WHAT TO DO -
Exactly as written, output the lines below starting from the first and ending with the line that contains "(polyline (pts (xy 21.59 163.83) (xy 41.91"; omit pictures.

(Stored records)

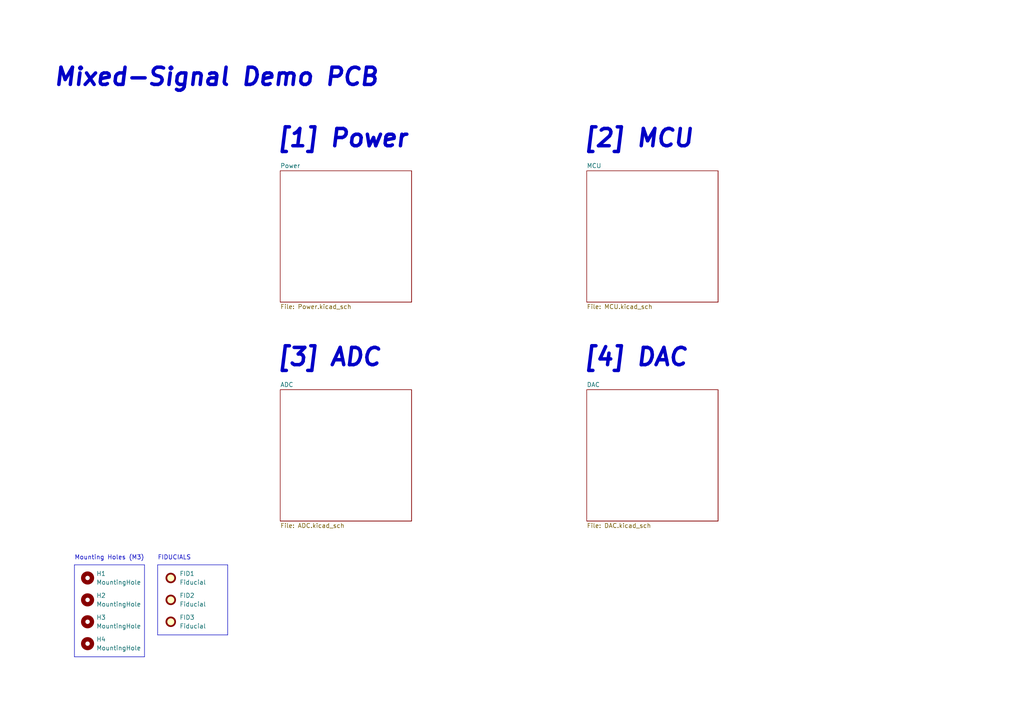
<source format=kicad_sch>
(kicad_sch (version 20230121) (generator eeschema)

  (uuid c49d23ab-146d-4089-864f-2d22b5b414b9)

  (paper "A4")

  (title_block
    (title "Mixed-Signal Demo PCB")
    (date "2022-01-04")
    (rev "0.1")
    (company "Phil's Lab")
  )

  


  (polyline (pts (xy 41.91 190.5) (xy 41.91 163.83))
    (stroke (width 0) (type default))
    (uuid 3190438c-cd2a-4848-af67-4fb4d1bc6d2d)
  )
  (polyline (pts (xy 66.04 184.15) (xy 66.04 163.83))
    (stroke (width 0) (type default))
    (uuid 3ce8b34b-bb52-4455-afb7-e972221104a0)
  )
  (polyline (pts (xy 21.59 163.83) (xy 21.59 190.5))
    (stroke (width 0) (type default))
    (uuid 4ff29f89-d379-40f3-91ab-750d9a200e9d)
  )
  (polyline (pts (xy 45.72 184.15) (xy 66.04 184.15))
    (stroke (width 0) (type default))
    (uuid 8d606f3e-3a91-47a3-a316-24e24aa75e5a)
  )
  (polyline (pts (xy 21.59 190.5) (xy 41.91 190.5))
    (stroke (width 0) (type default))
    (uuid a804da65-4e7d-4a6f-a5a3-08e136a04462)
  )
  (polyline (pts (xy 45.72 163.83) (xy 66.04 163.83))
    (stroke (width 0) (type default))
    (uuid c3f2fb58-7858-46b7-bd69-e9c0c15bdc26)
  )
  (polyline (pts (xy 45.72 163.83) (xy 45.72 184.15))
    (stroke (width 0) (type default))
    (uuid de448f41-8ff0-4d34-aacc-1d44748bdaea)
  )
  (polyline (pts (xy 21.59 163.83) (xy 41.91 163.83))
    (stroke (width 0) (type default))
    (uuid f9368226-ddb7-4d7a-9ebd-bad42300dd8e)
  )

  (text "[4] DAC" (at 168.91 106.68 0)
    (effects (font (size 5.0038 5.0038) (thickness 1.0008) bold italic) (justify left bottom))
    (uuid 4f411f68-04bd-4175-a406-bcaa4cf6601e)
  )
  (text "Mixed-Signal Demo PCB" (at 15.24 25.4 0)
    (effects (font (size 5.0038 5.0038) (thickness 1.0008) bold italic) (justify left bottom))
    (uuid 7070310a-657f-44bc-9016-03478f46faa5)
  )
  (text "FIDUCIALS\n" (at 45.72 162.56 0)
    (effects (font (size 1.27 1.27)) (justify left bottom))
    (uuid 896b13a8-a4ba-49fa-84b1-22cf48558dd2)
  )
  (text "[3] ADC" (at 80.01 106.68 0)
    (effects (font (size 5.0038 5.0038) (thickness 1.0008) bold italic) (justify left bottom))
    (uuid 8fc062a7-114d-48eb-a8f8-71128838f380)
  )
  (text "Mounting Holes (M3)" (at 21.59 162.56 0)
    (effects (font (size 1.27 1.27)) (justify left bottom))
    (uuid 90876e5a-dd15-4f65-95df-f01539e4269e)
  )
  (text "[2] MCU" (at 168.91 43.18 0)
    (effects (font (size 5.0038 5.0038) (thickness 1.0008) bold italic) (justify left bottom))
    (uuid 917920ab-0c6e-4927-974d-ef342cdd4f63)
  )
  (text "[1] Power" (at 80.01 43.18 0)
    (effects (font (size 5.0038 5.0038) (thickness 1.0008) bold italic) (justify left bottom))
    (uuid d69a5fdf-de15-4ec9-94f6-f9ee2f4b69fa)
  )

  (symbol (lib_id "Mechanical:MountingHole") (at 25.4 167.64 0) (unit 1)
    (in_bom yes) (on_board yes) (dnp no) (fields_autoplaced)
    (uuid 2413c160-b511-44f7-bb60-d9ae1820e205)
    (property "Reference" "H1" (at 27.94 166.3699 0)
      (effects (font (size 1.27 1.27)) (justify left))
    )
    (property "Value" "MountingHole" (at 27.94 168.9099 0)
      (effects (font (size 1.27 1.27)) (justify left))
    )
    (property "Footprint" "MountingHole:MountingHole_3.2mm_M3" (at 25.4 167.64 0)
      (effects (font (size 1.27 1.27)) hide)
    )
    (property "Datasheet" "~" (at 25.4 167.64 0)
      (effects (font (size 1.27 1.27)) hide)
    )
    (instances
      (project "Nemesis-MixSigPCB"
        (path "/c49d23ab-146d-4089-864f-2d22b5b414b9"
          (reference "H1") (unit 1)
        )
      )
    )
  )

  (symbol (lib_id "Mechanical:MountingHole") (at 25.4 180.34 0) (unit 1)
    (in_bom yes) (on_board yes) (dnp no) (fields_autoplaced)
    (uuid 377265f4-a632-45f4-9bc1-8100fd7d08e8)
    (property "Reference" "H3" (at 27.94 179.0699 0)
      (effects (font (size 1.27 1.27)) (justify left))
    )
    (property "Value" "MountingHole" (at 27.94 181.6099 0)
      (effects (font (size 1.27 1.27)) (justify left))
    )
    (property "Footprint" "MountingHole:MountingHole_3.2mm_M3" (at 25.4 180.34 0)
      (effects (font (size 1.27 1.27)) hide)
    )
    (property "Datasheet" "~" (at 25.4 180.34 0)
      (effects (font (size 1.27 1.27)) hide)
    )
    (instances
      (project "Nemesis-MixSigPCB"
        (path "/c49d23ab-146d-4089-864f-2d22b5b414b9"
          (reference "H3") (unit 1)
        )
      )
    )
  )

  (symbol (lib_id "Mechanical:MountingHole") (at 25.4 186.69 0) (unit 1)
    (in_bom yes) (on_board yes) (dnp no) (fields_autoplaced)
    (uuid 6cfaffc2-3890-4547-836a-68ace66f6eae)
    (property "Reference" "H4" (at 27.94 185.4199 0)
      (effects (font (size 1.27 1.27)) (justify left))
    )
    (property "Value" "MountingHole" (at 27.94 187.9599 0)
      (effects (font (size 1.27 1.27)) (justify left))
    )
    (property "Footprint" "MountingHole:MountingHole_3.2mm_M3" (at 25.4 186.69 0)
      (effects (font (size 1.27 1.27)) hide)
    )
    (property "Datasheet" "~" (at 25.4 186.69 0)
      (effects (font (size 1.27 1.27)) hide)
    )
    (instances
      (project "Nemesis-MixSigPCB"
        (path "/c49d23ab-146d-4089-864f-2d22b5b414b9"
          (reference "H4") (unit 1)
        )
      )
    )
  )

  (symbol (lib_id "Mechanical:MountingHole") (at 25.4 173.99 0) (unit 1)
    (in_bom yes) (on_board yes) (dnp no) (fields_autoplaced)
    (uuid 73e7fc33-78c0-4c14-ae14-733339c05327)
    (property "Reference" "H2" (at 27.94 172.7199 0)
      (effects (font (size 1.27 1.27)) (justify left))
    )
    (property "Value" "MountingHole" (at 27.94 175.2599 0)
      (effects (font (size 1.27 1.27)) (justify left))
    )
    (property "Footprint" "MountingHole:MountingHole_3.2mm_M3" (at 25.4 173.99 0)
      (effects (font (size 1.27 1.27)) hide)
    )
    (property "Datasheet" "~" (at 25.4 173.99 0)
      (effects (font (size 1.27 1.27)) hide)
    )
    (instances
      (project "Nemesis-MixSigPCB"
        (path "/c49d23ab-146d-4089-864f-2d22b5b414b9"
          (reference "H2") (unit 1)
        )
      )
    )
  )

  (symbol (lib_id "Mechanical:Fiducial") (at 49.53 173.99 0) (unit 1)
    (in_bom yes) (on_board yes) (dnp no) (fields_autoplaced)
    (uuid 7948b48e-5cde-4640-9211-d57644a9c9db)
    (property "Reference" "FID2" (at 52.07 172.72 0)
      (effects (font (size 1.27 1.27)) (justify left))
    )
    (property "Value" "Fiducial" (at 52.07 175.26 0)
      (effects (font (size 1.27 1.27)) (justify left))
    )
    (property "Footprint" "Fiducial:Fiducial_1mm_Mask2mm" (at 49.53 173.99 0)
      (effects (font (size 1.27 1.27)) hide)
    )
    (property "Datasheet" "~" (at 49.53 173.99 0)
      (effects (font (size 1.27 1.27)) hide)
    )
    (instances
      (project "Nemesis-MixSigPCB"
        (path "/c49d23ab-146d-4089-864f-2d22b5b414b9"
          (reference "FID2") (unit 1)
        )
      )
    )
  )

  (symbol (lib_id "Mechanical:Fiducial") (at 49.53 180.34 0) (unit 1)
    (in_bom yes) (on_board yes) (dnp no) (fields_autoplaced)
    (uuid e5e4f668-de52-4003-9a53-043a2d12e61e)
    (property "Reference" "FID3" (at 52.07 179.07 0)
      (effects (font (size 1.27 1.27)) (justify left))
    )
    (property "Value" "Fiducial" (at 52.07 181.61 0)
      (effects (font (size 1.27 1.27)) (justify left))
    )
    (property "Footprint" "Fiducial:Fiducial_1mm_Mask2mm" (at 49.53 180.34 0)
      (effects (font (size 1.27 1.27)) hide)
    )
    (property "Datasheet" "~" (at 49.53 180.34 0)
      (effects (font (size 1.27 1.27)) hide)
    )
    (instances
      (project "Nemesis-MixSigPCB"
        (path "/c49d23ab-146d-4089-864f-2d22b5b414b9"
          (reference "FID3") (unit 1)
        )
      )
    )
  )

  (symbol (lib_id "Mechanical:Fiducial") (at 49.53 167.64 0) (unit 1)
    (in_bom yes) (on_board yes) (dnp no) (fields_autoplaced)
    (uuid f5293b33-4d80-421b-9796-942f6bfe5926)
    (property "Reference" "FID1" (at 52.07 166.37 0)
      (effects (font (size 1.27 1.27)) (justify left))
    )
    (property "Value" "Fiducial" (at 52.07 168.91 0)
      (effects (font (size 1.27 1.27)) (justify left))
    )
    (property "Footprint" "Fiducial:Fiducial_1mm_Mask2mm" (at 49.53 167.64 0)
      (effects (font (size 1.27 1.27)) hide)
    )
    (property "Datasheet" "~" (at 49.53 167.64 0)
      (effects (font (size 1.27 1.27)) hide)
    )
    (instances
      (project "Nemesis-MixSigPCB"
        (path "/c49d23ab-146d-4089-864f-2d22b5b414b9"
          (reference "FID1") (unit 1)
        )
      )
    )
  )

  (sheet (at 81.28 49.53) (size 38.1 38.1) (fields_autoplaced)
    (stroke (width 0) (type solid))
    (fill (color 0 0 0 0.0000))
    (uuid 00000000-0000-0000-0000-000061c5cb7e)
    (property "Sheetname" "Power" (at 81.28 48.8184 0)
      (effects (font (size 1.27 1.27)) (justify left bottom))
    )
    (property "Sheetfile" "Power.kicad_sch" (at 81.28 88.2146 0)
      (effects (font (size 1.27 1.27)) (justify left top))
    )
    (instances
      (project "Nemesis-MixSigPCB"
        (path "/c49d23ab-146d-4089-864f-2d22b5b414b9" (page "5"))
      )
    )
  )

  (sheet (at 170.18 49.53) (size 38.1 38.1) (fields_autoplaced)
    (stroke (width 0) (type solid))
    (fill (color 0 0 0 0.0000))
    (uuid 00000000-0000-0000-0000-000061c5cc0a)
    (property "Sheetname" "MCU" (at 170.18 48.8184 0)
      (effects (font (size 1.27 1.27)) (justify left bottom))
    )
    (property "Sheetfile" "MCU.kicad_sch" (at 170.18 88.2146 0)
      (effects (font (size 1.27 1.27)) (justify left top))
    )
    (instances
      (project "Nemesis-MixSigPCB"
        (path "/c49d23ab-146d-4089-864f-2d22b5b414b9" (page "4"))
      )
    )
  )

  (sheet (at 81.28 113.03) (size 38.1 38.1) (fields_autoplaced)
    (stroke (width 0) (type solid))
    (fill (color 0 0 0 0.0000))
    (uuid 00000000-0000-0000-0000-000061c5cc92)
    (property "Sheetname" "ADC" (at 81.28 112.3184 0)
      (effects (font (size 1.27 1.27)) (justify left bottom))
    )
    (property "Sheetfile" "ADC.kicad_sch" (at 81.28 151.7146 0)
      (effects (font (size 1.27 1.27)) (justify left top))
    )
    (instances
      (project "Nemesis-MixSigPCB"
        (path "/c49d23ab-146d-4089-864f-2d22b5b414b9" (page "2"))
      )
    )
  )

  (sheet (at 170.18 113.03) (size 38.1 38.1) (fields_autoplaced)
    (stroke (width 0) (type solid))
    (fill (color 0 0 0 0.0000))
    (uuid 00000000-0000-0000-0000-000061c5ccf5)
    (property "Sheetname" "DAC" (at 170.18 112.3184 0)
      (effects (font (size 1.27 1.27)) (justify left bottom))
    )
    (property "Sheetfile" "DAC.kicad_sch" (at 170.18 151.7146 0)
      (effects (font (size 1.27 1.27)) (justify left top))
    )
    (instances
      (project "Nemesis-MixSigPCB"
        (path "/c49d23ab-146d-4089-864f-2d22b5b414b9" (page "3"))
      )
    )
  )

  (sheet_instances
    (path "/" (page "1"))
  )
)

</source>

THE ANSWER -
<source format=kicad_sch>
(kicad_sch (version 20230121) (generator eeschema)

  (uuid c49d23ab-146d-4089-864f-2d22b5b414b9)

  (paper "A4")

  (title_block
    (title "Mixed-Signal Demo PCB")
    (date "2022-01-04")
    (rev "0.1")
    (company "Phil's Lab")
  )

  


  (polyline (pts (xy 41.91 190.5) (xy 41.91 163.83))
    (stroke (width 0) (type default))
    (uuid 3190438c-cd2a-4848-af67-4fb4d1bc6d2d)
  )
  (polyline (pts (xy 66.04 184.15) (xy 66.04 163.83))
    (stroke (width 0) (type default))
    (uuid 3ce8b34b-bb52-4455-afb7-e972221104a0)
  )
  (polyline (pts (xy 21.59 163.83) (xy 21.59 190.5))
    (stroke (width 0) (type default))
    (uuid 4ff29f89-d379-40f3-91ab-750d9a200e9d)
  )
  (polyline (pts (xy 45.72 184.15) (xy 66.04 184.15))
    (stroke (width 0) (type default))
    (uuid 8d606f3e-3a91-47a3-a316-24e24aa75e5a)
  )
  (polyline (pts (xy 21.59 190.5) (xy 41.91 190.5))
    (stroke (width 0) (type default))
    (uuid a804da65-4e7d-4a6f-a5a3-08e136a04462)
  )
  (polyline (pts (xy 45.72 163.83) (xy 66.04 163.83))
    (stroke (width 0) (type default))
    (uuid c3f2fb58-7858-46b7-bd69-e9c0c15bdc26)
  )
  (polyline (pts (xy 45.72 163.83) (xy 45.72 184.15))
    (stroke (width 0) (type default))
    (uuid de448f41-8ff0-4d34-aacc-1d44748bdaea)
  )
  (polyline (pts (xy 21.59 163.83) (xy 41.91 163.83))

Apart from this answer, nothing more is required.